Tosh’s Ramen is not his first restaurant. Sekikawa opened Mikado when sushi joints were few and far between in SLC and has been involved in other delicious establishments. However, Tosh’s Ramen might be considered his opus. As with most legit ethnic food in Salt Lake, don’t let the strip mall storefront steer you away, it’s what inside that counts.
The menu is limited and focused on some well executed starters and a few versions of ramen. Likewise, the décor matches the menu, simple, focused and well executed. The staff is engaging and attentive and most noteworthy, a smiling Tosh himself often ventures out of the open kitchen to check-in with diners and folks waiting for a table or take-out.

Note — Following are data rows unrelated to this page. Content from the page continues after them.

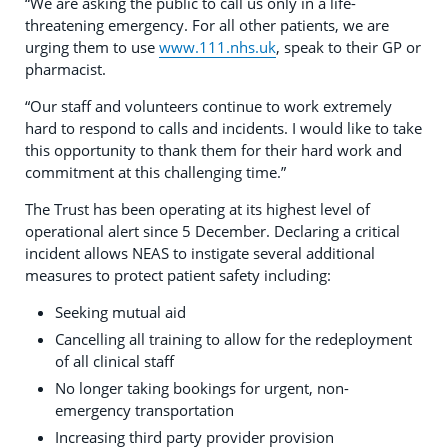
“We are asking the public to call us only in a life-
threatening emergency. For all other patients, we are
urging them to use
www.111.nhs.uk
, speak to their GP or
pharmacist.
“Our staff and volunteers continue to work extremely
hard to respond to calls and incidents. I would like to take
this opportunity to thank them for their hard work and
commitment at this challenging time.”
The Trust has been operating at its highest level of
operational alert since 5 December. Declaring a critical
incident allows NEAS to instigate several additional
measures to protect patient safety including:
Seeking mutual aid
Cancelling all training to allow for the redeployment
of all clinical staff
No longer taking bookings for urgent, non-
emergency transportation
Increasing third party provider provision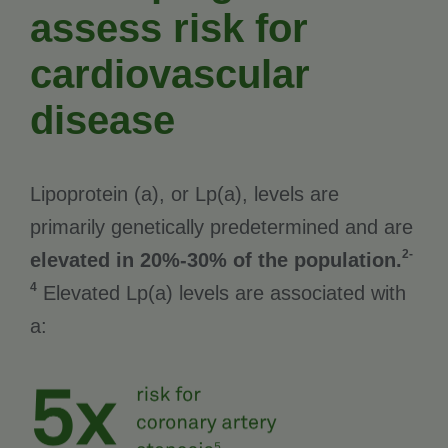
assess risk for
cardiovascular
disease
Lipoprotein (a), or Lp(a), levels are
primarily genetically predetermined and are
2-
elevated in 20%-30% of the population.
4
Elevated Lp(a) levels are associated with
a: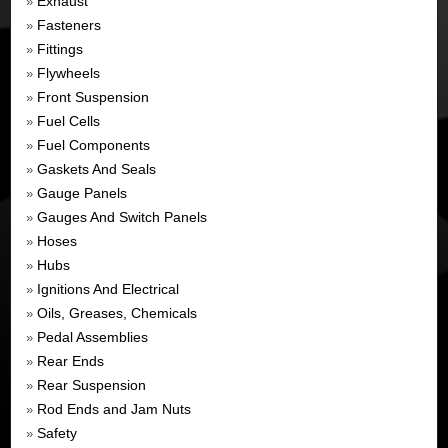
Exhaust
»
Fasteners
»
Fittings
»
Flywheels
»
Front Suspension
»
Fuel Cells
»
Fuel Components
»
Gaskets And Seals
»
Gauge Panels
»
Gauges And Switch Panels
»
Hoses
»
Hubs
»
Ignitions And Electrical
»
Oils, Greases, Chemicals
»
Pedal Assemblies
»
Rear Ends
»
Rear Suspension
»
Rod Ends and Jam Nuts
»
Safety
»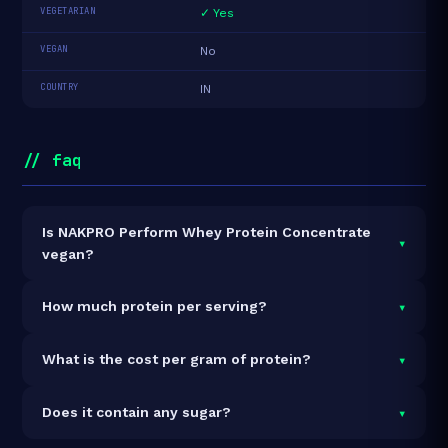
VEGETARIAN
✓ Yes
VEGAN
No
COUNTRY
IN
// faq
Is NAKPRO Perform Whey Protein Concentrate
▾
vegan?
It is vegetarian but not vegan.
▾
How much protein per serving?
Each 37g serving delivers
24.0g of protein
— a
▾
What is the cost per gram of protein?
64.9% protein concentration by weight. The 1kg pack
contains 27 servings and 648g total protein.
At ₹2,000 for 1kg (648g total protein), the cost is
₹3.09
▾
Does it contain any sugar?
per gram of protein
— 18% below the Whey
Concentrate category average.
See full category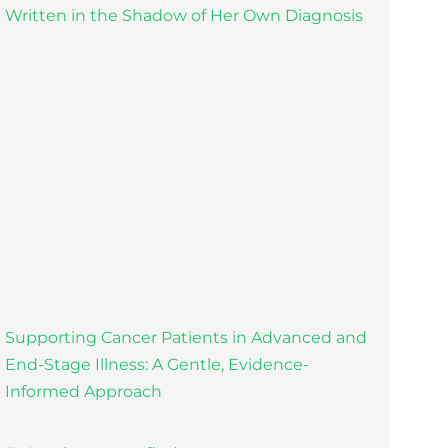
Written in the Shadow of Her Own Diagnosis
Supporting Cancer Patients in Advanced and
End-Stage Illness: A Gentle, Evidence-
Informed Approach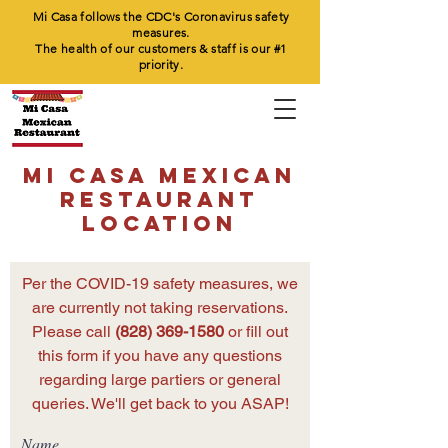
Mi Casa follows the CDC's Coronavirus safety
measures.
The health of our customers & staff is our #1
priority.
MI CASA MEXICAN
RESTAURANT
LOCATION
Per the COVID-19 safety measures, we
are currently not taking reservations.
Please call
(828) 369-1580
or fill out
this form if you have any questions
regarding large partiers or general
queries. We'll get back to you ASAP!
Name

Due to the proper slurpy eating technique, I prefer solo efforts with my ramen. But for date night, the starters at Tosh’s are great to share. The edamame is perfectly steamed and coated with a light but tasty touch of soy and crunchy salt crystals.
The Tokyo Wings are something special and a must-try for chicken wing aficionados. Prepared lollipop style with the meat pushed up towards the top before a dip in in the fryer, the Tokyo Wings are clean to eat with a delicious sesame/Teriyaki glaze. Both styles of Gyoza dumplings, meat and vegan, are nicely spiced with scallions, veggies (and pork in the meaty version) and seared after steaming.

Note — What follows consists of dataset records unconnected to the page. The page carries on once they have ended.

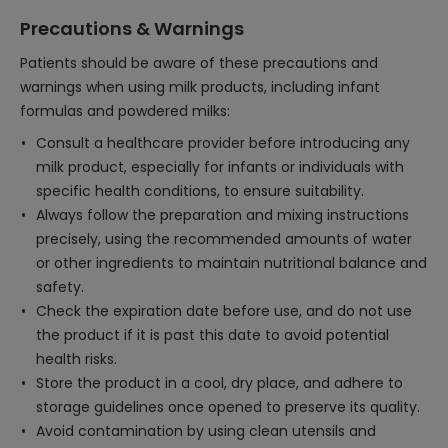
Precautions & Warnings
Patients should be aware of these precautions and
warnings when using milk products, including infant
formulas and powdered milks:
Consult a healthcare provider before introducing any
milk product, especially for infants or individuals with
specific health conditions, to ensure suitability.
Always follow the preparation and mixing instructions
precisely, using the recommended amounts of water
or other ingredients to maintain nutritional balance and
safety.
Check the expiration date before use, and do not use
the product if it is past this date to avoid potential
health risks.
Store the product in a cool, dry place, and adhere to
storage guidelines once opened to preserve its quality.
Avoid contamination by using clean utensils and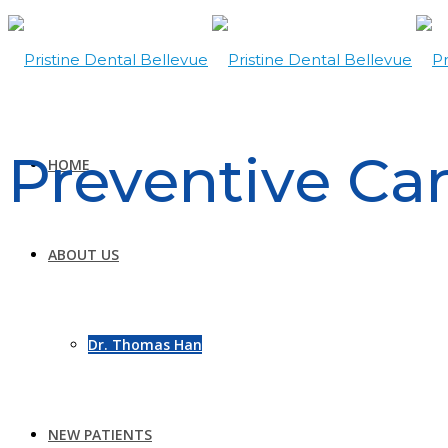
Preventive Ca
HOME
ABOUT US
Dr. Thomas Han
NEW PATIENTS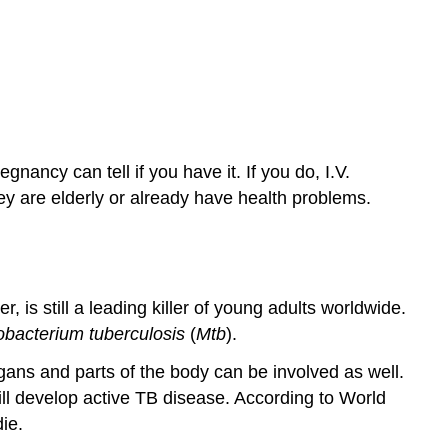
ancy can tell if you have it. If you do, I.V.
they are elderly or already have health problems.
 is still a leading killer of young adults worldwide.
bacterium tuberculosis
(
Mtb
).
organs and parts of the body can be involved as well.
ll develop active TB disease. According to World
ie.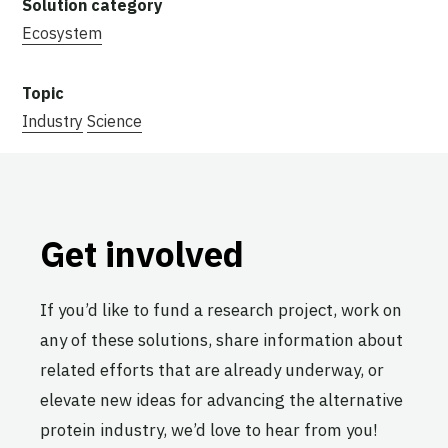
Ecosystem
Industry
Science
Get involved
If you’d like to fund a research project, work on
any of these solutions, share information about
related efforts that are already underway, or
elevate new ideas for advancing the alternative
protein industry, we’d love to hear from you!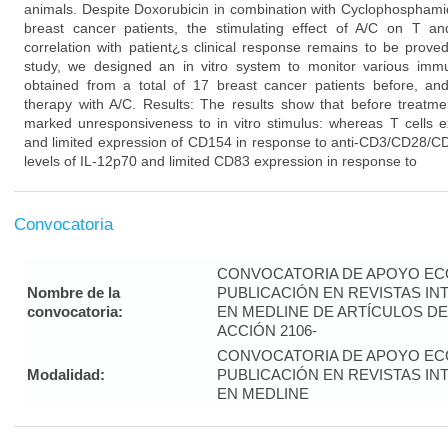
animals. Despite Doxorubicin in combination with Cyclophosphamid
breast cancer patients, the stimulating effect of A/C on T 
correlation with patient¿s clinical response remains to be prove
study, we designed an in vitro system to monitor various imm
obtained from a total of 17 breast cancer patients before, and
therapy with A/C. Results: The results show that before treatme
marked unresponsiveness to in vitro stimulus: whereas T cells ex
and limited expression of CD154 in response to anti-CD3/CD28/CD
levels of IL-12p70 and limited CD83 expression in response to
Convocatoria
CONVOCATORIA DE APOYO EC
Nombre de la
PUBLICACIÓN EN REVISTAS I
convocatoria:
EN MEDLINE DE ARTÍCULOS DE
ACCIÓN 2106-
CONVOCATORIA DE APOYO EC
Modalidad:
PUBLICACIÓN EN REVISTAS I
EN MEDLINE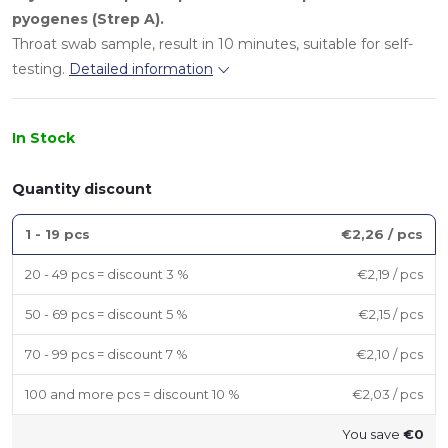
pyogenes (Strep A).
Throat swab sample, result in 10 minutes, suitable for self-
testing.
Detailed information
In Stock
Quantity discount
1 - 19 pcs
€2,26
/ pcs
20 - 49 pcs = discount 3 %
€2,19
/ pcs
50 - 69 pcs = discount 5 %
€2,15
/ pcs
70 - 99 pcs = discount 7 %
€2,10
/ pcs
100 and more pcs = discount 10 %
€2,03
/ pcs
You save
€0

After the starters, its showtime for the four styles of ramen on the menu. Tonkotsu is the most traditional; a flavorful overnight- simmered bone broth poured over hearty egg and wheat noodles
with sliced pork belly, a hard-boiled egg, bean sprouts and scallions. Understandably, a far cry from the hot-pot Top Ramen of my 20’s.

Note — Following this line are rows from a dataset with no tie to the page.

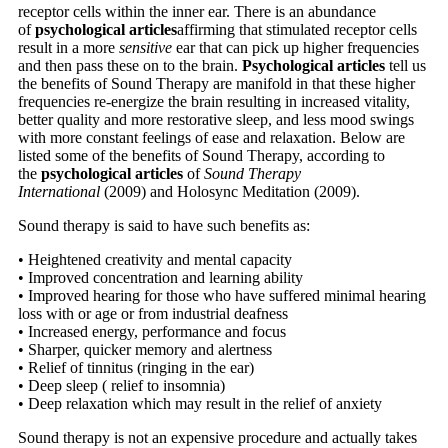
receptor cells within the inner ear. There is an abundance
of
psychological articles
affirming that stimulated receptor cells
result in a more
sensitive
ear that can pick up higher frequencies
and then pass these on to the brain.
Psychological articles
tell us
the benefits of Sound Therapy are manifold in that these higher
frequencies re-energize the brain resulting in increased vitality,
better quality and more restorative sleep, and less mood swings
with more constant feelings of ease and relaxation. Below are
listed some of the benefits of Sound Therapy, according to
the
psychological articles
of
Sound Therapy
International
(2009) and Holosync Meditation (2009).
Sound therapy is said to have such benefits as:
• Heightened creativity and mental capacity
• Improved concentration and learning ability
• Improved hearing for those who have suffered minimal hearing
loss with or age or from industrial deafness
• Increased energy, performance and focus
• Sharper, quicker memory and alertness
• Relief of tinnitus (ringing in the ear)
• Deep sleep ( relief to insomnia)
• Deep relaxation which may result in the relief of anxiety
Sound therapy is not an expensive procedure and actually takes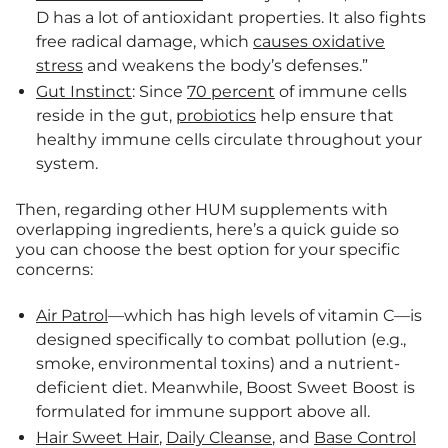
D has a lot of antioxidant properties. It also fights
free radical damage, which
causes oxidative
stress
and weakens the body’s defenses.”
Gut Instinct
: Since
70 percent
of immune cells
reside in the gut,
probiotics
help ensure that
healthy immune cells circulate throughout your
system.
Then, regarding other HUM supplements with
overlapping ingredients, here’s a quick guide so
you can choose the best option for your specific
concerns:
Air Patrol
—which has high levels of vitamin C—is
designed specifically to combat pollution (e.g.,
smoke, environmental toxins) and a nutrient-
deficient diet. Meanwhile, Boost Sweet Boost is
formulated for immune support above all.
Hair Sweet Hair
,
Daily Cleanse
, and
Base Control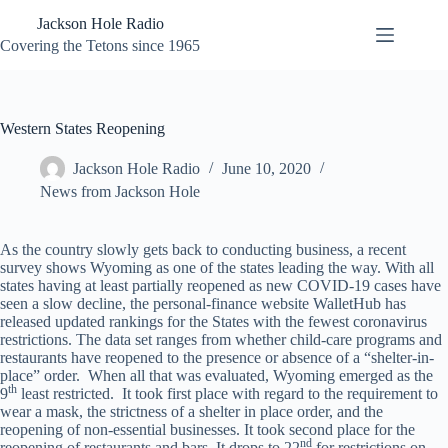
Skip
Jackson Hole Radio
to
content
Covering the Tetons since 1965
Western States Reopening
Jackson Hole Radio
June 10, 2020
News from Jackson Hole
As the country slowly gets back to conducting business, a recent
survey shows Wyoming as one of the states leading the way. With all
states having at least partially reopened as new COVID-19 cases have
seen a slow decline, the personal-finance website WalletHub has
released updated rankings for the States with the fewest coronavirus
restrictions. The data set ranges from whether child-care programs and
restaurants have reopened to the presence or absence of a “shelter-in-
place” order. When all that was evaluated, Wyoming emerged as the
th
9
least restricted. It took first place with regard to the requirement to
wear a mask, the strictness of a shelter in place order, and the
reopening of non-essential businesses. It took second place for the
nd
reopening of restaurants and bars. It drops to 22
for restrictions on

The Shoyu Ramen starts with the Tonkotsu base and adds some more soy for a richer broth. The Karai was my choice when I needed a little spice in my life. Some chili oil and miso added to the broth makes for a nice little kick that left a little tingle on my winter-chapped lips and helps clear a stuffy head. Finally, there is the Curry Ramen which is a little more of a noodle bowl than a brothy soup. It’s a semi-spicy yellow curry that was another go-to if I was feeling a little under the weather or needed some heat on a chilly winter day(my former nearby office was a cinder block warehouse).
Slim menus with simple dishes are challenging to pull off consistently, because there’s no place to hide. If any ingredient is over/under cooked or the flavor is off, it’s obvious. Fortunately, in the 18 months I worked nearby and regularly ate at Tosh’s, I think I only had one shitake mushroom that was a little overdone. As I mentioned earlier, Tosh will happily add to your ramen bowl with extra pork belly, hard-cooked eggs, shitake mushrooms and more – a far cry from my dorm-room carrot and broccoli add-ons.
I unfortunately no longer can walk around the corner to pickup Tosh’s for lunch. But after a good day on the slopes, or on the way downtown for a show, Tosh’s is still a go-to for a satisfying, warming bowl of noodles created by a master of his craft.